FIELD TROUBLESHOOTING CHECKLIST FOR WELLHEAD COMPRESSORS
1. Check interstage line temperatures to determine which valves have been removed from a cylinder.
2. Remove disabled valves, cages, and valves in ends taken out of service and replace with gaskets. This reduces parasitic pressure loss.
3. By-pass crank-end when not in use through fuel gas lines. Saves horsepower.
4. Is engine exhaust temperature at least 600°F? Lower temperature indicates inadequate compressor utilization.’
5. Is engine “missing” more than ten times a minute? This also indicates inadequate engine utilization.
6. Can a dual acting machine operating on crank-end be changed to head-end?
7. Can a dual acting machine operating on head-end have the cylinder clearance reduced?
8. Can a dual acting machine operating on head-end be switched to dual acting without exceeding rod loading, maximum exhaust temperature or maximum horsepower?
9. Can tandem machine operating on crank-end be switched to head-end?
10. Is a tandem machine, operating on head-end, limited by maximum rod load and/or discharge temperature? If so, correct by going to tandem operation.
11. Are there any bad valves indicated by hot valve caps (suction valves can easily be identified as bad).
12. When switching to tandem, do not maximize gas production first day. Compressor will have a tendency to trip-off due to high discharge temperature.
13. When operating a compressor in tandem, the crank-end discharge temperature can be reduced at constant suction pressure and flow by closing the head-end clearance pocket and slowing down the machine. However, this is a small effect.
14. Opening a clearance pocket to reduce discharge temperature will immediately raise the discharge temperature! However, once the wellhead pressure rises due to less gas being moved, the discharge temperature will drop.
15. For wells served by a three-phase separator, adjust the threephase separator pressure down when going to tandem operation. When the compressor suction falls below 65 PSIG, liquid will carry-over from the high pressure separator and trip the compressor unless the 3-phase separator pressure is reduced.
16. About one out of three wells will start making water “hits” when the compressor suction is dropped significantly. Usually the high pressure separator will not be able to drain sufficiently fast for the first hour. It needs to be drained manually for this period. Such wells will double or triple their gas flow after making the water hits.

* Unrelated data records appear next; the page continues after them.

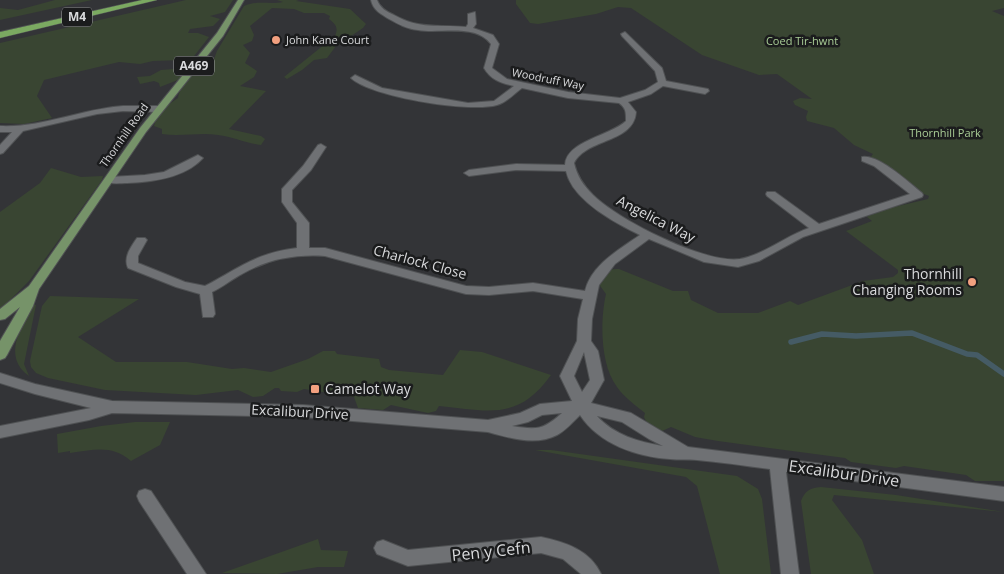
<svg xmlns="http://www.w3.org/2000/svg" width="1004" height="574" viewBox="0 0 1004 574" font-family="'Open Sans',sans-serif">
	<rect width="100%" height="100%" fill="#333437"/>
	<g fill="#394532">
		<path d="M 55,0 L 92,0 L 0,20 L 0,8 L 18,10 Z"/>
		<path d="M 186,0 L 233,0 L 225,12 L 210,16 L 220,19 L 213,26 L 190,29 L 188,33 L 198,33 L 209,37 L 187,65 L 182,75 L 183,78 L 160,87 L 159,83 L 154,81 L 140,84 L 137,77 L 150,76 L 161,70 L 174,69 L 178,67 L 183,60 L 153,61 L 140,64 L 119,62 L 44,80 L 37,96 L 52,118 L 24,124 L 0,123 L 0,43 Z"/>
		<path d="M 277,0 L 299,0 L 296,1 L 350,9 L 366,24 L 363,28 L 336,46 L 327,58 L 314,60 L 302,70 L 287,79 L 284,77 L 335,36 C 339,27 335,24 329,19 L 330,16 L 324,13 L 304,13 L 294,9 L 272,8 L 250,26 L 254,35 L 252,41 L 243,45 L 250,53 L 245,63 L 257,71 L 254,77 L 240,86 L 266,91 L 229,129 L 261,136 L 265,139 L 261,145 C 246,143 233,137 218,135 C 200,132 181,137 162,134 L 162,129 L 154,126 C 157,113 167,105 178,98 C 179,87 190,80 193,71 L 211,67 L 217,51 L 244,6 C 257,0 270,5 283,2 Z"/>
		<path d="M 516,0 L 1004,0 L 1004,8 L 992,11 L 1004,16 L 1004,481 L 975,481 L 966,475 L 904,466 L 896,468 L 851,462 L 845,458 L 718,441 L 695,437 L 671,427 L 662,431 L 648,425 L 644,417 L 645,413 C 635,405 624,397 617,387 C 600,365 600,320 606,294 L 598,283 C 604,274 607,268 619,269 L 673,291 L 688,291 L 691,300 L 718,313 L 758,313 L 790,301 L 798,305 L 863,281 L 893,277 L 898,273 L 898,270 L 846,231 L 872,221 L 867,217 L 868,216 L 890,208 L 928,199 L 929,196 L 911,189 L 870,158 L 873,154 L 854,145 L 834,128 L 807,121 L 806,117 L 808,111 L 795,105 L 793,101 L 800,98 L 812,99 L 777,74 L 759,75 L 702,55 L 631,8 L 618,7 L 596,14 L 538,24 L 530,23 L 516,4 Z"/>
		<path d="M 51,168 L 81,177 L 103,176 L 102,180 L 29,281 L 0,310 L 0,212 L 40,183 Z"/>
		<path d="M 50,296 L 139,299 L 78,337 L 116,362 L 187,362 L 232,369 L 244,368 L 271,372 L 308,359 L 323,351 L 335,351 L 337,354 L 379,359 L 381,367 L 389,370 L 443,375 L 460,350 L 482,352 L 551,375 C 518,421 489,411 439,406 L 436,411 L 428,413 L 391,405 L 383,410 L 358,408 L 354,397 L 304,389 L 297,392 L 281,391 L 279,388 L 275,388 L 263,396 L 253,397 L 238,390 L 196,395 L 105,390 L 48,378 L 36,373 L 31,367 L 30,361 L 42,306 Z"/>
		<path d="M 32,305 L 36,305 L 24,364 L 29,376 C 2,357 21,327 32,305 Z"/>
		<path d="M 135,422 L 170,422 L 160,445 L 131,461 C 112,444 93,450 70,453 L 70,451 L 58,453 L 57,434 L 101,426 Z"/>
		<path d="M 535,450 L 551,450 L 737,476 L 758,489 L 762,499 L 771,574 L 720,574 L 697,486 L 686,477 Z"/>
		<path d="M 821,487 L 896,495 L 1004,512 L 834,495 L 832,500 L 862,540 L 874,574 L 811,574 L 801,501 C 805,491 809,488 821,487 Z"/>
		<path d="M 318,539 L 321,550 L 348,551 L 344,567 L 318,567 L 277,574 L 222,573 Z"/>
	</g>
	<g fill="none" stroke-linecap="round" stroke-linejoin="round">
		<path stroke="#455b65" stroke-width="5.5" d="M 791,342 L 822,334 L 856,336 L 912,333 L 967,354 L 977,355 L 1004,374"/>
		<defs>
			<g id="minor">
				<path d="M 371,0 L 377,0 C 380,8 387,12 394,15 C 421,30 437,24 466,27 L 468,24 L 468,14 L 475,12 L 476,24 L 473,28 L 493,35 L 499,44 L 492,68 L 507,79 L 568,92 L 620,98 L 645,90 L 658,82 L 655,71 L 622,36 L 621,34 L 625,32 L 662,68 L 666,81 L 708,89 L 709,91 L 705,94 L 663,86 L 651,94 L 628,102 L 636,112 C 634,143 587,138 574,163 C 577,176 583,185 593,195 C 618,220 705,264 740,259 C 763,255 786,236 809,228 L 767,196 L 766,194 L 767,192 L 775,192 L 819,224 L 910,194 L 874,166 L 862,161 L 862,157 C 879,154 909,183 922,193 L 923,195 L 922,197 L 803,237 L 759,261 L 738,267 L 704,262 L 649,239 L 615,264 L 599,285 L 592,319 L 591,341 L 598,351 L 604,380 L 591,403 L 631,413 L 688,447 L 1004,487 L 1004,501 L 786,472 L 799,574 L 781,574 L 770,469 C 746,466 721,462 697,460 C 688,459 679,460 670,459 C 637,457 599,444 580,415 C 573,422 565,431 557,435 C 536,446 509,438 488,432 L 303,417 L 112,413 L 89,420 L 0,438 L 0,426 L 91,408 L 35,394 L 0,383 L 0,373 L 35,384 L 112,401 L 303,405 L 488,420 L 520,413 L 540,404 L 572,401 L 560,376 L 577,341 L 578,319 L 583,299 L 533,291 L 489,295 L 466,294 L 325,256 C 295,254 268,259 242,274 C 232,279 223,287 212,292 L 215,314 L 213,317 L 203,317 L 200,294 L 176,287 L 128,268 C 123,257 131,247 137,238 L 145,238 L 147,240 L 138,256 L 138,263 L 185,282 L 205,286 C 239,268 256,253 297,248 L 297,223 L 282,202 L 282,189 L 303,166 L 318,145 L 321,144 L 326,147 L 311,170 L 292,190 L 292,202 L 309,223 L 309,248 L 325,248 L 466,286 L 489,287 L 533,283 L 585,291 C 591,265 620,249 640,235 C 615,223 572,200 566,171 L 516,170 L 469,176 L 464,173 L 469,170 L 516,164 L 565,165 C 566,141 610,136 626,121 C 626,112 626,108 619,103 L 568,98 L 522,88 C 515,93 506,103 497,105 C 470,113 371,97 351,78 L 355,75 L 382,88 L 468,103 L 494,101 L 514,86 C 501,83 491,80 484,68 L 491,44 C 475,23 440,34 418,30 C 407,29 398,24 389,19 C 381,14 373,10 371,0 ZM 584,352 L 590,380 L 582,392 L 574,376 ZM 562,413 C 543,430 537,430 512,426 L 528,422 L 542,415 ZM 597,416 L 622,422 L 649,439 L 663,446 C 639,442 614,435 597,416 Z"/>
				<path d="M 123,106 L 158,106 L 163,109 L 158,112 L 123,111 L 97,114 L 23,131 L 3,153 L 0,154 L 0,145 L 12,132 L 0,132 L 0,126 C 42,128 81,109 123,106 Z"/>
				<path d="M 198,155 L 203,158 C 185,178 152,182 127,183 C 120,183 110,185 105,180 L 110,177 L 145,175 L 164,172 Z"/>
				<path d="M 145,489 L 151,491 L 206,574 L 187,574 L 139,501 L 137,496 L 139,491 Z"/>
				<path d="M 541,537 C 565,542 590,550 601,574 L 581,574 L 563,559 L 541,553 L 408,566 L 377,554 L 374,548 L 377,542 L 383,540 L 408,550 Z"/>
			</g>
			<path id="major" d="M 238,0 L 244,0 L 223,36 L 146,132 L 39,289 L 33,306 L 7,355 L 5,358 L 0,360 L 0,341 L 20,307 L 5,319 L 0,320 L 0,309 L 29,286 L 140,128 L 217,33 Z"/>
			<path id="highway" d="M 142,0 L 157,0 L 0,38 L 0,32 Z"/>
		</defs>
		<use href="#minor" stroke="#4f5153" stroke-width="2"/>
		<use href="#major" stroke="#4f5153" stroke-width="2"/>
		<use href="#highway" stroke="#4f5153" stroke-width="1"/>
		<use href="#minor" fill="#6f7174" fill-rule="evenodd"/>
		<use href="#major" fill="#769369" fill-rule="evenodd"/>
		<use href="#highway" fill="#7ba961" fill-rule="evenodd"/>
	</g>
	<g fill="#f2a07f" stroke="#1b1c1d" stroke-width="2">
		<circle cx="276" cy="40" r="5"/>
		<circle cx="972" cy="282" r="5"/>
		<rect x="310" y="384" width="10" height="10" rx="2.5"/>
	</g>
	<g text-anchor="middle" stroke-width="5" stroke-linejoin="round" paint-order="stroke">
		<g font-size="11" fill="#d9dadc" stroke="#1b1c1d" text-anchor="start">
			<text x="286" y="44">John Kane Court</text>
		</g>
		<g font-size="11" fill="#aace97" stroke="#1b1c1d">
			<text x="802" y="45">Coed Tir-hwnt</text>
			<text x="945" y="137">Thornhill Park</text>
		</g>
		<g font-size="11" fill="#d9dadc" stroke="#1b1c1d">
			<text transform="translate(548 79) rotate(11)" y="4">Woodruff Way</text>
			<text transform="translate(124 135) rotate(-55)" y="4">Thornhill Road</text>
		</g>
		<g fill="#1b1c1d" stroke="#a0a1a3" stroke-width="1">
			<rect x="62" y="7.5" width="30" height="19" rx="4"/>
			<rect x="174" y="56.5" width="40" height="19" rx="4"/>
		</g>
		<g font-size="12" font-weight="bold" fill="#d9dadc">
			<text x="77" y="21">M4</text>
			<text x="194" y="70">A469</text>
		</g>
		<g font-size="14" fill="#d9dadc" stroke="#1b1c1d">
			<text transform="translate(656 219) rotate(27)" y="5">Angelica Way</text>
			<text transform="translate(420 262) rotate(15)" y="5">Charlock Close</text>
			<text transform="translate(300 412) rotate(3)" y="5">Excalibur Drive</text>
		</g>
		<g font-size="14" fill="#d9dadc" stroke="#1b1c1d" text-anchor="end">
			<text x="962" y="279">Thornhill<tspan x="962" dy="16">Changing Rooms</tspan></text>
			<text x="325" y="394" text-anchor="start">Camelot Way</text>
		</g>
		<g font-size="16" fill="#d9dadc" stroke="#1b1c1d">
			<text transform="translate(844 473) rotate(8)" y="6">Excalibur Drive</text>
			<text transform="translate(491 551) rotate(-6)" y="6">Pen y Cefn</text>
		</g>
	</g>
</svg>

17. Some wells, after making water hits exhibit an increasing wellhead pressure. This may trip off the compressor due to overload.
18. Is compressor at maximum rpm?
19. Some engines bog down below rated horsepower due to inadequate fuel gas flow.
20. Check liquid dumps for leakage (i.e. dump line is cool).
21. Is compressor suction pressure not less than 20 psi below wellhead pressure?
22. Is discharge to suction bypass check valve leaking and/or blocked-in?
23. Does metered flow match the flow predicted by curve charts? About 20% of the time they do not match. Indicates bad valves in cylinders or wrong meter reading.
24. For compressor’s with meters on suction, is the engine fuel gas flow being deducted from royalty payments.
25. Is fuel gas from the suction of the compressor? On average, a compressor will use 2% — 5% of it’s production for fuel. For tandem machines operating at maximum this can be a much higher percentage.
26. Is a well soap-sticked and flowed back properly?
27. Remember that the discharge temperature from a compressor will increase as the well pressure is depleted.